- EXTRACT PROVIDED:

- - - - - - -

W3C home > Mailing lists > Public > w3c-rdfcore-wg@w3.org > July 2003

Re: RDF Use Case: scraping metadata from the web

From: Martin Duerst <duerst@w3.org>
Date: Thu, 31 Jul 2003 14:25:14 -0400
Message-Id: <4.2.0.58.J.20030731134004.069a2960@localhost>
To: Brian McBride <bwm@hplb.hpl.hp.com>, rdf core <w3c-rdfcore-wg@w3.org>, i18n <w3c-i18n-ig@w3.org>

Hello Brian,

Many thanks for writing this up. Some comments below:

At 18:05 03/07/31 +0100, Brian McBride wrote:

>This is a use case concerning xml literals which we identified during our 
>discussions this week, and a little analysis of it.  The use case may need 
>some refining to fully capture i18n concerns.
>
>Consider an application which is building an RDF store of metadata 
>about  web pages.  It crawls the web extracting title information from web 
>pages and storing then represents this data as RDF.

And this application may scrape data from other things than (HTML)
Web pages. And two independent applications may scrape the same data.


>Lets say it is searching for <title> elements, which may contain arbritary 
>markup.  Trying for example:
>
>   <title><em>title</em></title>

>But I note that XHTML 1.1 does not allow markup in titles!

Yes. As I mentioned in one of my mails, we are working with
the HTML WG to fix this in XHTML 2.0.

An application may also scrape <h1> elements. <h1> can contain
markup, and although often misused just to control font size,
its semantics are close to <title>.


>How does the application represent this in RDF?
>
>Since you can't use markup in a title element, use a plain literal :)
>
>But lets assume we are far sighted and assume that markup will be allowed 
>in titles in the future.
>
>Well, in that case, you could use an rdf:XMLLiteral and include a span 
>element to hold the lang tag.
>
>Objection: But then you couldn't use that literal with XHTML 1.1.
>
>Response: Record that information separately in the graph e.g.
>
>   <rdf:Description rdf:about="...">
>     <ex:title>
>       <rdf:Description>
>         <rdf:value rdf:parseType="Literal">chat</rdf:value>
>         <ex:lang>en</ex:lang>
>       </rdf:Description>
>     </...

- - - - - - -

- EXTRACTED INFORMATION:

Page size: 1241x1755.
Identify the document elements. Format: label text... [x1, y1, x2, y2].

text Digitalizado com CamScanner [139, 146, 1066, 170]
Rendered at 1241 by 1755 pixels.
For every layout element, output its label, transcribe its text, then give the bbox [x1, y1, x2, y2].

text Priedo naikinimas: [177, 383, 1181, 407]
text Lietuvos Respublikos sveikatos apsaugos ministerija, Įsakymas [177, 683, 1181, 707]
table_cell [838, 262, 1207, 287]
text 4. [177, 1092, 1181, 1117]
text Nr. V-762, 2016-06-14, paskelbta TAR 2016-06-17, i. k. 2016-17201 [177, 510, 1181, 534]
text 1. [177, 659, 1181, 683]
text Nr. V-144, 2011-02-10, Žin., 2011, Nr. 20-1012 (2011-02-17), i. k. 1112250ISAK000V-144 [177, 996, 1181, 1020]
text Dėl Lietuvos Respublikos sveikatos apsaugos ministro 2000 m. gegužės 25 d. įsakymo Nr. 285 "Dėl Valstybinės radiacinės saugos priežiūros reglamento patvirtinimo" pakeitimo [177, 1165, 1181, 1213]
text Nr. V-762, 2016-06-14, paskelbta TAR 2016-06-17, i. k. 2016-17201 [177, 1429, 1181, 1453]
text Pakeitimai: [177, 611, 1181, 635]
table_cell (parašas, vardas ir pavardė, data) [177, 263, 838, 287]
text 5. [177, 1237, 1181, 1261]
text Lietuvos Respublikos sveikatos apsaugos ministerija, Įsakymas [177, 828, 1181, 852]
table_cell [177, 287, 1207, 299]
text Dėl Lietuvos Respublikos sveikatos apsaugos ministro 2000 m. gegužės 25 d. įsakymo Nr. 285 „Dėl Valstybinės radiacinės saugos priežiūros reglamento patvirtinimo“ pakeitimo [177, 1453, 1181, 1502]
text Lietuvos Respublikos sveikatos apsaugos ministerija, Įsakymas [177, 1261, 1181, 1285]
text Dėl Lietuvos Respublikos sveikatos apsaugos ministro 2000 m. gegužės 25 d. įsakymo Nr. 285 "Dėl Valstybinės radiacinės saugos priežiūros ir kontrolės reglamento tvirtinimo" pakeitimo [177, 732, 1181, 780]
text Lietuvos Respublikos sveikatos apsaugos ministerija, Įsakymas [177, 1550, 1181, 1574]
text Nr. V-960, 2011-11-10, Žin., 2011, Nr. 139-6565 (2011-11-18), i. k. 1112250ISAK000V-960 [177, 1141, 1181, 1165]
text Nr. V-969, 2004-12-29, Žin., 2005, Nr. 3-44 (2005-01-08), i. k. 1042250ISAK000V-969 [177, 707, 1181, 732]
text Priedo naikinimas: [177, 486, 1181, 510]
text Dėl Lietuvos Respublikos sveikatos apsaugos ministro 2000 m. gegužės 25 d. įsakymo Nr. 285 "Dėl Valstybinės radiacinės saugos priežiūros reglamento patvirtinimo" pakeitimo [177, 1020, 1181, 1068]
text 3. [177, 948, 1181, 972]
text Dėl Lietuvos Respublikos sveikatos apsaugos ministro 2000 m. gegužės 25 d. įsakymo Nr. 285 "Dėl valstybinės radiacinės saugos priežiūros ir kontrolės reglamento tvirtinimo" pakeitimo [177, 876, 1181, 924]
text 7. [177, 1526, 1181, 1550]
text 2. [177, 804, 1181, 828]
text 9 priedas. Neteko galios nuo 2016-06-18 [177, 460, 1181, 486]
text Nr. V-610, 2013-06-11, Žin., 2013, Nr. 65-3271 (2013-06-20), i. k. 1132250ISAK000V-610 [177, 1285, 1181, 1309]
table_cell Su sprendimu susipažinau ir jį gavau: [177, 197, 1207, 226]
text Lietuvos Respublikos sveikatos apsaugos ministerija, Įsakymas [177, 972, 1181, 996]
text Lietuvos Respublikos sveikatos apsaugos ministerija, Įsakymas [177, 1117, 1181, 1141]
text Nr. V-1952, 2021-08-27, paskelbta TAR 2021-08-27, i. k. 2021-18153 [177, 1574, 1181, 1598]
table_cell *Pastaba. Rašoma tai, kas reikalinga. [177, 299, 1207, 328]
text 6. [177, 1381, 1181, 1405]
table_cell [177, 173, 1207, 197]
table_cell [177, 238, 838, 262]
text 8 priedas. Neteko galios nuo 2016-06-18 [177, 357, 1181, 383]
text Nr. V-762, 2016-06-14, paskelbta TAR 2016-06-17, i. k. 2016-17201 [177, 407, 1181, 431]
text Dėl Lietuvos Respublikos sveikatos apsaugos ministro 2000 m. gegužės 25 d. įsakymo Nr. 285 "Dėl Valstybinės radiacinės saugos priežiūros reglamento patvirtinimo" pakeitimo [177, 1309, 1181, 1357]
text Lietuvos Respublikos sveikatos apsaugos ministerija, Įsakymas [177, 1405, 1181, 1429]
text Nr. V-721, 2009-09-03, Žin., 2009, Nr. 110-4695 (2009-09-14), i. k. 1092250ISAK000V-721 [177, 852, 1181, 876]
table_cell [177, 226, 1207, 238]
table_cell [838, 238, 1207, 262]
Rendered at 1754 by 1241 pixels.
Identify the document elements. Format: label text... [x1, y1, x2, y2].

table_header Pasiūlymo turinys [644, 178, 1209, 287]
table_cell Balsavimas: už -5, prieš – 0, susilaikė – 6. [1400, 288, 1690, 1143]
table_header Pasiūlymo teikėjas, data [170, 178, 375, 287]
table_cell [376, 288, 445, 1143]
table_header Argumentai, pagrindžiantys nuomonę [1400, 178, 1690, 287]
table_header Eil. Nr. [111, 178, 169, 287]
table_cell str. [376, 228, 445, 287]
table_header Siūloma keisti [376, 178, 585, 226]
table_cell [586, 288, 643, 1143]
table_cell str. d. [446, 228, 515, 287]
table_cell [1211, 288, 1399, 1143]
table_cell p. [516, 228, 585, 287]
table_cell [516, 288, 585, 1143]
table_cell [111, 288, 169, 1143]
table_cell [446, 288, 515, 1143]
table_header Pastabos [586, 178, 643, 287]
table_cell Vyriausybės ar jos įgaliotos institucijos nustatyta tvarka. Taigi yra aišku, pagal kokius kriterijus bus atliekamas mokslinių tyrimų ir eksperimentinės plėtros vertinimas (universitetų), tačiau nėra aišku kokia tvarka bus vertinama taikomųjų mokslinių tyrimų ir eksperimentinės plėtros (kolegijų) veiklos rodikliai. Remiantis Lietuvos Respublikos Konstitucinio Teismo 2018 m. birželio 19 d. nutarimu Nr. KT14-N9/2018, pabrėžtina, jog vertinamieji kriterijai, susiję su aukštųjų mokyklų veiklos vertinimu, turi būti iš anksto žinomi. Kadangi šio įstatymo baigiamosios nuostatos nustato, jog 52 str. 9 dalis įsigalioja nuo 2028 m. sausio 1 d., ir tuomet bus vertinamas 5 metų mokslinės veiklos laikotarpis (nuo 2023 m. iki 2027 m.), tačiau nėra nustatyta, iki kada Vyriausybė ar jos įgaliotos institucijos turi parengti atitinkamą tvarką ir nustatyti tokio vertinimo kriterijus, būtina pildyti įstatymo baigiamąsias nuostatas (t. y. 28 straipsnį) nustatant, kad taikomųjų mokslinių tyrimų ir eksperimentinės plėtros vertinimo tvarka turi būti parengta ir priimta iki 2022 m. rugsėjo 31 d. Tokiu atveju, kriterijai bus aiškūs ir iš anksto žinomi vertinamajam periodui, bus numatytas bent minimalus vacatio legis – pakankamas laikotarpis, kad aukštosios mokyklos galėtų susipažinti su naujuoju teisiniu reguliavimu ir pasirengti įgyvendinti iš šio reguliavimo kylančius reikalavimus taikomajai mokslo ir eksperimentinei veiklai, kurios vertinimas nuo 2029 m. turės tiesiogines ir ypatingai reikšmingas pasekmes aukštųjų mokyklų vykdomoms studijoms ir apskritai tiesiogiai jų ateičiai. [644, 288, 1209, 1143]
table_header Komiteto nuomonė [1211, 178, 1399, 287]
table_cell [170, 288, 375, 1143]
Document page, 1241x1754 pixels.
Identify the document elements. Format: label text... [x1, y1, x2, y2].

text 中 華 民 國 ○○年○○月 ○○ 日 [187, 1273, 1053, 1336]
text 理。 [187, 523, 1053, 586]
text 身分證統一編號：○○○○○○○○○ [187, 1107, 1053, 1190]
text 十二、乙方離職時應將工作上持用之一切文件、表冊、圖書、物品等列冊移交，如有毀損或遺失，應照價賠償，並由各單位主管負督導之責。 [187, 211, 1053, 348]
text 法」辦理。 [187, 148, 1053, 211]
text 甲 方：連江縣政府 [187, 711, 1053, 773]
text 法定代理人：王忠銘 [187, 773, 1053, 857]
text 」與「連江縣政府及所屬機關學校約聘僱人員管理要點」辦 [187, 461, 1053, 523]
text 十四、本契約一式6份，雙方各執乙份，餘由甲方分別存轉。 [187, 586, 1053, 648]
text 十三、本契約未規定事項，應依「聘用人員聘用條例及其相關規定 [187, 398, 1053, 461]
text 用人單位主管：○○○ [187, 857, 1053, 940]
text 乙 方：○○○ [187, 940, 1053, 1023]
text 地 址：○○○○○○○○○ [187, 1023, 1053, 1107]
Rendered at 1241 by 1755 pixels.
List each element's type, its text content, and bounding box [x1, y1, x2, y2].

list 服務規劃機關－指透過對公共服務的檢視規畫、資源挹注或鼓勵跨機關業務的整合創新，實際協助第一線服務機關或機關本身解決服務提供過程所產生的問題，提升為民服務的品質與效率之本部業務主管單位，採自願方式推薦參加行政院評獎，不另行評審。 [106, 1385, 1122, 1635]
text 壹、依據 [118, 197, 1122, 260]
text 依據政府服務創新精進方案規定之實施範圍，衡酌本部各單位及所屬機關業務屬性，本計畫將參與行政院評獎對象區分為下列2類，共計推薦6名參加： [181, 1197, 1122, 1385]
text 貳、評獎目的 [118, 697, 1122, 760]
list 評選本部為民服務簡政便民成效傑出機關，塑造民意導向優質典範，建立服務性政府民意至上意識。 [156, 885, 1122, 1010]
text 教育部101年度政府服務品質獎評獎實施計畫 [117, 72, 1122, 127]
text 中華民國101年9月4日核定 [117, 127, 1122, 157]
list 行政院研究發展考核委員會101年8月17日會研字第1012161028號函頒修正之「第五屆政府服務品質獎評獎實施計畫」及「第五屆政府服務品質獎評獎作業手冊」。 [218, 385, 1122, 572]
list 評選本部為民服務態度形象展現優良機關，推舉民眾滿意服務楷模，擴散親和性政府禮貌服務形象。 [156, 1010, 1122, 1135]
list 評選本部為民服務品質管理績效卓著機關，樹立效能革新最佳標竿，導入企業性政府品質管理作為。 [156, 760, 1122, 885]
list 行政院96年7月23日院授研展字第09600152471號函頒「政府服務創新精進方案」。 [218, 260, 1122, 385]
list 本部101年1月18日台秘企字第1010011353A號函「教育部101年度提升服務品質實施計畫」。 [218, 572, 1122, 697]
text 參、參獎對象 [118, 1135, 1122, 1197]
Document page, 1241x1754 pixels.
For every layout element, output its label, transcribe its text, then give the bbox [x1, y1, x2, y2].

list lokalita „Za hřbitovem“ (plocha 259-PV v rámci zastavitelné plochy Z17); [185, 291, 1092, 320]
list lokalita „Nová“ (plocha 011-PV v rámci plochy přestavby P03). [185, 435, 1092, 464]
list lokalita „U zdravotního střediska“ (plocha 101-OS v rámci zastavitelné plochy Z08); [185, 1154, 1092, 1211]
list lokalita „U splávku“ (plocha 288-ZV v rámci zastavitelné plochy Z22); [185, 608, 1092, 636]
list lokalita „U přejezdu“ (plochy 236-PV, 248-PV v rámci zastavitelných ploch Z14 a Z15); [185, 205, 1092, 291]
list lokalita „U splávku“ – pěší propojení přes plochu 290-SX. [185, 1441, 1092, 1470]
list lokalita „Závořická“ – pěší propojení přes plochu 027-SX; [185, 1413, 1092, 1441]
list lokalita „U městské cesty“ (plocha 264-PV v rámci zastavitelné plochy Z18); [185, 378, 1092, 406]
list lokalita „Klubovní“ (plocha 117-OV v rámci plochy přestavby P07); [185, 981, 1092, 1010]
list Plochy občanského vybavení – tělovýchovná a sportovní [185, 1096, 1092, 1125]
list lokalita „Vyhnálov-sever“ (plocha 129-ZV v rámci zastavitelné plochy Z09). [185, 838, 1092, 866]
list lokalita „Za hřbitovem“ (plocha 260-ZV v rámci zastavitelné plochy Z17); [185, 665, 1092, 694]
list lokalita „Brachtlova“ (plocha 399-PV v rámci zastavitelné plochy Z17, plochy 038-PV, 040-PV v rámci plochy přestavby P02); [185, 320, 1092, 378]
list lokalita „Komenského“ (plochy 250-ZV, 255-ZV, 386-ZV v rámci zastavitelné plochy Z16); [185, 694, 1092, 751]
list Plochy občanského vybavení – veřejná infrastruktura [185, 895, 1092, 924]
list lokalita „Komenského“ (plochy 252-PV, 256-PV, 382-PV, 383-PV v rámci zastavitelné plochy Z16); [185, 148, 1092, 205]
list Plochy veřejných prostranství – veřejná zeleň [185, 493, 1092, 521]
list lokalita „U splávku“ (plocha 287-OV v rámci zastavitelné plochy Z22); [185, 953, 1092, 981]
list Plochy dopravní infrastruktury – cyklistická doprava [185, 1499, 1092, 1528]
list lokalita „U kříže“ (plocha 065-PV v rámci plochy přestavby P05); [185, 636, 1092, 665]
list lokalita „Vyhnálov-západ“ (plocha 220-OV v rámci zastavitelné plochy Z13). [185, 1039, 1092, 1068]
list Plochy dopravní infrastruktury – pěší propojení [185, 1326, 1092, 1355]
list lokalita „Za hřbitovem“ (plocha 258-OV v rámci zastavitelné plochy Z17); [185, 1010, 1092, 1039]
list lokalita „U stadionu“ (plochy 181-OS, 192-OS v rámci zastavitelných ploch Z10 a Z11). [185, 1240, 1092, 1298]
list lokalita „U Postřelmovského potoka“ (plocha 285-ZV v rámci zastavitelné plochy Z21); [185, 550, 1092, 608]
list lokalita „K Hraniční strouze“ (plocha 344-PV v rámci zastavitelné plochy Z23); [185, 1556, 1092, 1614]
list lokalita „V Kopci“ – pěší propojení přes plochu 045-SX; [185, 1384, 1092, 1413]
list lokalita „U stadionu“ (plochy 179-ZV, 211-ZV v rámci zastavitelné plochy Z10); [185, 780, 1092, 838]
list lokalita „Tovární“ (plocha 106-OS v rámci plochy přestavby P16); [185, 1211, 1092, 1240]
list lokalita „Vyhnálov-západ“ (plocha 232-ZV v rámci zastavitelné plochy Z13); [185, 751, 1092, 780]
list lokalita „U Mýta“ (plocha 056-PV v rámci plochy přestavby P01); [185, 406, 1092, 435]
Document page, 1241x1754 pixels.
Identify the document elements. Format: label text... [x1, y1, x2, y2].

- - - - - - -

- THINGS TO DO:
1) Answer the following about the mailing-list message on scraping metadata from the web, one line each.
(a) Besides <title>, which element does the message say an application may also scrape?
(b) In which version of XHTML is the HTML WG working to fix the handling of markup in titles?
(c) What does XHTML 1.1 not allow in titles?
2) Write a continuation of the mailing-list message about scraping metadata from the web, picking up after its final shown part.

- OUTPUTS FOR THE TASKS:
1)
(a) The <h1> element.
(b) XHTML 2.0.
(c) Markup.

2)
>
>
>Objection:  You've changed the title.  You can't recover the exact markup 
>that was there in the first place because you can't tell whether the span 
>was added by the crawler or was there in the first place.

Yes. This is called markup integrity (or violation of markup integrity).


>Response: Most of the time, you won't care.  If you do care, you can 
>record the extra information in the graph.

We can always record any kind of information in the graph. But the
problem there is that different people/applications will do this
differently. So now we got from the problem of not knowing what kind
of <dummy> markup to use (or what has been used) to the problem of not
knowing what kind of graph structure to use (or what has been used).
[or even worse, not to know what kind of <dummy> markup or graph
structure has been used]:

For example, in a recent discussion,
Tim was proposing to do something like:

   <rdf:Description rdf:about="...">
     <ex:title>
       <rdf:Description>
         <&lang;en rdf:parseType="Literal">chat</rdf:value>
       </rdf:Description>
     </...

(i.e. making languages properties). There is also Patrick's
proposal about reification (see 
http://lists.w3.org/Archives/Public/w3c-rdfcore-wg/2003Jul/0069.html).

This is quite contrary to what we need; xml:lang was defined in
XML, and not elsewhere, so that a wide range of applications could
make use of it in an uniform way. The handling of language information
in RDF M&S was also designed with the goal of allowing applications
to make use of it in a uniform way.


>Objection: <span> is html specific.  you might want to use the literal in 
>another context.
>
>Response: Really need to refine the use case here, but in general if you 
>are not prepared to commit to a specific markup language, you can use the 
>graph to represent the underlying structure.

Same problems as above, I guess.


Regards,     Martin.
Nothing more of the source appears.